PAGE:
● ● ● ●
For a few hours during the hottest part of the day, a few hundred window units shut down. They were controlled from a single laptop.
"You can see a sharp drop where the air conditioners were actually turned off," said Annette Bellafiore of ThinkEco, Inc, pointing to a graph of energy usage.
Bellafiore works for a Con Ed contractor that killed the juice.
"It is a little strange, but we do tell people in advance," said Bellafiore.
In fact, the participating homeowners signed up for it.
They get a break on their bills, and the program allows them control their own air conditioner, too, from a computer or even a smartphone.
Instead of leaving their air conditioners on all day, they can fire them up just before leaving work.
From Con Ed's point of view, the technology may one day allow an outlet-by-outlet grip of containing power.
It already has remote shutoff power for thousands of central a/c units, but not with their workhouse cousins: window units.
● ● ● ●
EXERCISE DESCRIPTION:
Rewrite the passage on remotely controlled window air conditioners between "They get a break" and "of containing power.", inclusive, putting "tablet" in place of "smartphone".

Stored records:
● ● ● ●
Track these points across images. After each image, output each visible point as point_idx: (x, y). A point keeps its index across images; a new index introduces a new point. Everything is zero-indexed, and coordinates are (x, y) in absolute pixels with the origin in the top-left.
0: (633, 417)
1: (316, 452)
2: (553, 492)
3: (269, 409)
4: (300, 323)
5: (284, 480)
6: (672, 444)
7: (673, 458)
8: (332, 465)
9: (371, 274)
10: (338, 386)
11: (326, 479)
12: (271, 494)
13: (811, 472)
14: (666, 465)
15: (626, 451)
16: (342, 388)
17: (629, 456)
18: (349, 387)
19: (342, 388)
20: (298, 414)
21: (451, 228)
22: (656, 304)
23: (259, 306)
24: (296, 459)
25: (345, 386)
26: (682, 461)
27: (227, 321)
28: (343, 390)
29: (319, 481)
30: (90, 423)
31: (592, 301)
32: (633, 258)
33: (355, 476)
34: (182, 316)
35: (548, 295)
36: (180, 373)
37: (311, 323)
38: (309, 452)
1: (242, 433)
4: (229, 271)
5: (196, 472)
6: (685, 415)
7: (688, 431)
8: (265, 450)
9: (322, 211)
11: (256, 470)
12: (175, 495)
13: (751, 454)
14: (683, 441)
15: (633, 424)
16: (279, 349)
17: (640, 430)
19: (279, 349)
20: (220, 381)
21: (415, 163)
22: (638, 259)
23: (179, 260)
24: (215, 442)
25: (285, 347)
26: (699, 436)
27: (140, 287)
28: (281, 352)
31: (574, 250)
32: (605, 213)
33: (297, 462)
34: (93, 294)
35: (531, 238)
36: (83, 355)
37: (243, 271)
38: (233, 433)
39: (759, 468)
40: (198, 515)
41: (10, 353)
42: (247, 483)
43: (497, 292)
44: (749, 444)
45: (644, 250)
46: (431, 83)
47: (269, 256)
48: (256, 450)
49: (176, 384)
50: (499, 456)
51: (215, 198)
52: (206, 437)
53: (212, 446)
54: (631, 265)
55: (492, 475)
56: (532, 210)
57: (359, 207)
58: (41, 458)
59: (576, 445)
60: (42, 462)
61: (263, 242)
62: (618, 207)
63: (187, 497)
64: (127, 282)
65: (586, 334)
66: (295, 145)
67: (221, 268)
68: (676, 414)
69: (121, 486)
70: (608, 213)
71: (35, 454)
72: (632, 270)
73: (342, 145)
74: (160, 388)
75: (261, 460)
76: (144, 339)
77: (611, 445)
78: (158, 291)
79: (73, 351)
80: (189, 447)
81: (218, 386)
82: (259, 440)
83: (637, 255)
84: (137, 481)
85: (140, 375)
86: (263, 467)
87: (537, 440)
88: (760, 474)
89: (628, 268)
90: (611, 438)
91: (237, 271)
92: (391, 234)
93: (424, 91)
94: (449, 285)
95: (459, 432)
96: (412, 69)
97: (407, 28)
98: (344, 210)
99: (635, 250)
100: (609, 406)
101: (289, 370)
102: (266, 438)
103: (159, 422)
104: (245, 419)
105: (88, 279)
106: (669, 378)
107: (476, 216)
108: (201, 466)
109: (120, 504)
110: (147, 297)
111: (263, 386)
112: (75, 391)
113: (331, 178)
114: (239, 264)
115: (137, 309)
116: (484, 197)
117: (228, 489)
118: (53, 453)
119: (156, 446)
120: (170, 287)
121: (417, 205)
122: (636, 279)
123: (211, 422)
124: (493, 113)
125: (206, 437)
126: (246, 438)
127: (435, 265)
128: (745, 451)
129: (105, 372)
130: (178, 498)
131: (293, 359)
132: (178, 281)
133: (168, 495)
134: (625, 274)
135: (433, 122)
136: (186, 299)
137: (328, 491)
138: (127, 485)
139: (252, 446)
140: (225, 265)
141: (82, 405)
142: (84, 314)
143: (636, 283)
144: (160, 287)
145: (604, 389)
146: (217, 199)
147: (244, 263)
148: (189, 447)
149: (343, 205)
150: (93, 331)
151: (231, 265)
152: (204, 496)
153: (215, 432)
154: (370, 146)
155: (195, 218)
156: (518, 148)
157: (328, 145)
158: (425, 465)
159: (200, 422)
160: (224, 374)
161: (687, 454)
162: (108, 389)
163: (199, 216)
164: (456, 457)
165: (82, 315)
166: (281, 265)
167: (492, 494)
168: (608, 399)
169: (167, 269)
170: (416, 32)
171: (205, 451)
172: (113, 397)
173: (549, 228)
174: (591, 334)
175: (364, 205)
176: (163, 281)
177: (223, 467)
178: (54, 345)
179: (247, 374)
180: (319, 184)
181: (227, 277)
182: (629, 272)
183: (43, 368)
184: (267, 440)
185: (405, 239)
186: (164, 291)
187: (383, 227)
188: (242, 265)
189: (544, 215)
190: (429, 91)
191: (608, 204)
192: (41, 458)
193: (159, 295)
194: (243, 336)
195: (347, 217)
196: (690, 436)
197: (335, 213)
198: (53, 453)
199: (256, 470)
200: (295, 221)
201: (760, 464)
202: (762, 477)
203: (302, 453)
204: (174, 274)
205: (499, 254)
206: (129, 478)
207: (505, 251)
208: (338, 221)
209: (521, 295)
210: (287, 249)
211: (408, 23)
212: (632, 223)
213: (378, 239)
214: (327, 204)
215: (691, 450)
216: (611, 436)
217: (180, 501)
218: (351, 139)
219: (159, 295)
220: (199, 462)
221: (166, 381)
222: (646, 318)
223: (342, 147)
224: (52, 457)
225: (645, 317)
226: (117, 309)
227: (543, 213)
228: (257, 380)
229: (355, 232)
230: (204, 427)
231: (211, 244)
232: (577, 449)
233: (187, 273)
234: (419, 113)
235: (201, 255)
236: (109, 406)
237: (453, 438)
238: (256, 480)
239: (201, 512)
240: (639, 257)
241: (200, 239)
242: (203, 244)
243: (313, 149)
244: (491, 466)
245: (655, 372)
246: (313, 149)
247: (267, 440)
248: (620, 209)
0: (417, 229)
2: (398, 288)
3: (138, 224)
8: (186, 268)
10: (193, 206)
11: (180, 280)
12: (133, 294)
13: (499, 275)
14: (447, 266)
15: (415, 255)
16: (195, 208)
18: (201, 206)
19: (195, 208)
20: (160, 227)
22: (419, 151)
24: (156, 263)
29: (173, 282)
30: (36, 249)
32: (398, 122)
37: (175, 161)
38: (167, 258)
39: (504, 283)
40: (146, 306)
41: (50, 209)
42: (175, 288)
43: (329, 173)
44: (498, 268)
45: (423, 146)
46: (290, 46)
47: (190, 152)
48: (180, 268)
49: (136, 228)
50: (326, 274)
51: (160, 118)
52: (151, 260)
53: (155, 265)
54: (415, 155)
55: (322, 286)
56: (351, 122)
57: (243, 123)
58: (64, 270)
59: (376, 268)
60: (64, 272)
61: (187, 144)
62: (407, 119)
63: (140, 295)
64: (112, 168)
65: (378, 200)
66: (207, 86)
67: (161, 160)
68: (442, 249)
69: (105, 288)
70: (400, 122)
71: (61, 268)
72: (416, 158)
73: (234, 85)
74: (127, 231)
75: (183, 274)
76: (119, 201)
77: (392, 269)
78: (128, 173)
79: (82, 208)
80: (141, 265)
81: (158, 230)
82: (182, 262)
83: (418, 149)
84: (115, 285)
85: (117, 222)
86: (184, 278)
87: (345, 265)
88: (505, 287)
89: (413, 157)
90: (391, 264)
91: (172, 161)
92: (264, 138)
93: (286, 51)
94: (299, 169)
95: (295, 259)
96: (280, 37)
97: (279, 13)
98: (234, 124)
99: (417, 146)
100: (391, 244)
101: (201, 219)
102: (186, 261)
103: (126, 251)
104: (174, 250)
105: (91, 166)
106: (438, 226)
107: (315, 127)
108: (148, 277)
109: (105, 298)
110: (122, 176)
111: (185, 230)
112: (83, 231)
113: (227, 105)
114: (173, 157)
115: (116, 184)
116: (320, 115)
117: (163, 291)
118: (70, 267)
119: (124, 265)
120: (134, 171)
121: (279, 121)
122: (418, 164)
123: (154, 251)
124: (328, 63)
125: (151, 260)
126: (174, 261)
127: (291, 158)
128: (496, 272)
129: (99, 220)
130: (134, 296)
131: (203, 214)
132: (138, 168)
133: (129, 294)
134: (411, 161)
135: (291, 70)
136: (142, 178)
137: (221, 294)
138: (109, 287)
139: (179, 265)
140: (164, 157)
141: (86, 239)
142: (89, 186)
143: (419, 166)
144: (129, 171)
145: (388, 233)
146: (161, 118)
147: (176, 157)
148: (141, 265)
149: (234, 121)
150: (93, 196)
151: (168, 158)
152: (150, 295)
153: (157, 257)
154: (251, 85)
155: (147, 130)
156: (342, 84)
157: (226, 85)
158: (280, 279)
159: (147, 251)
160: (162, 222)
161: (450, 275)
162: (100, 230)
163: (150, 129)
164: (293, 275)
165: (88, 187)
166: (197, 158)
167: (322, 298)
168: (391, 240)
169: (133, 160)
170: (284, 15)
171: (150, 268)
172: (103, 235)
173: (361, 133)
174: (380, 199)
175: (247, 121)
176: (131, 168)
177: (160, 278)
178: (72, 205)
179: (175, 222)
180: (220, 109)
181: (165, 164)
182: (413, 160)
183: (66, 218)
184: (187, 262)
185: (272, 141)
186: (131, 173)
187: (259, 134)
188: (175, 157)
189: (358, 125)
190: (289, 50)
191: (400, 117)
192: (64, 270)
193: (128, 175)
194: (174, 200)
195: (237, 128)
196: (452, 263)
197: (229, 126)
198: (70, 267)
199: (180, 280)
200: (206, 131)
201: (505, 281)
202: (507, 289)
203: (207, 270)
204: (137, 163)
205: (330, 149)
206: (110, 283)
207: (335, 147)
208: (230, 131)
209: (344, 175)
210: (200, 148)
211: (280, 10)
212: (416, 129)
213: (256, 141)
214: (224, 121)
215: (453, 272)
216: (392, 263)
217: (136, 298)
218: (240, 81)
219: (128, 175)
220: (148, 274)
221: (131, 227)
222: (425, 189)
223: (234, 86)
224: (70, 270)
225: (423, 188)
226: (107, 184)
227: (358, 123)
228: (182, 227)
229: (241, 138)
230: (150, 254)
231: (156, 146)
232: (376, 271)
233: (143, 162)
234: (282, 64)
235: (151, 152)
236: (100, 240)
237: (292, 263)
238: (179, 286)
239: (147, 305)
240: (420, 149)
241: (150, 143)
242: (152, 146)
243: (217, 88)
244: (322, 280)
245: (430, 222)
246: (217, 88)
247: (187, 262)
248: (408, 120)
● ● ● ●
FULL RESPONSE:
They get a break on their bills, and the program allows them control their own air conditioner, too, from a computer or even a tablet.
Instead of leaving their air conditioners on all day, they can fire them up just before leaving work.
From Con Ed's point of view, the technology may one day allow an outlet-by-outlet grip of containing power.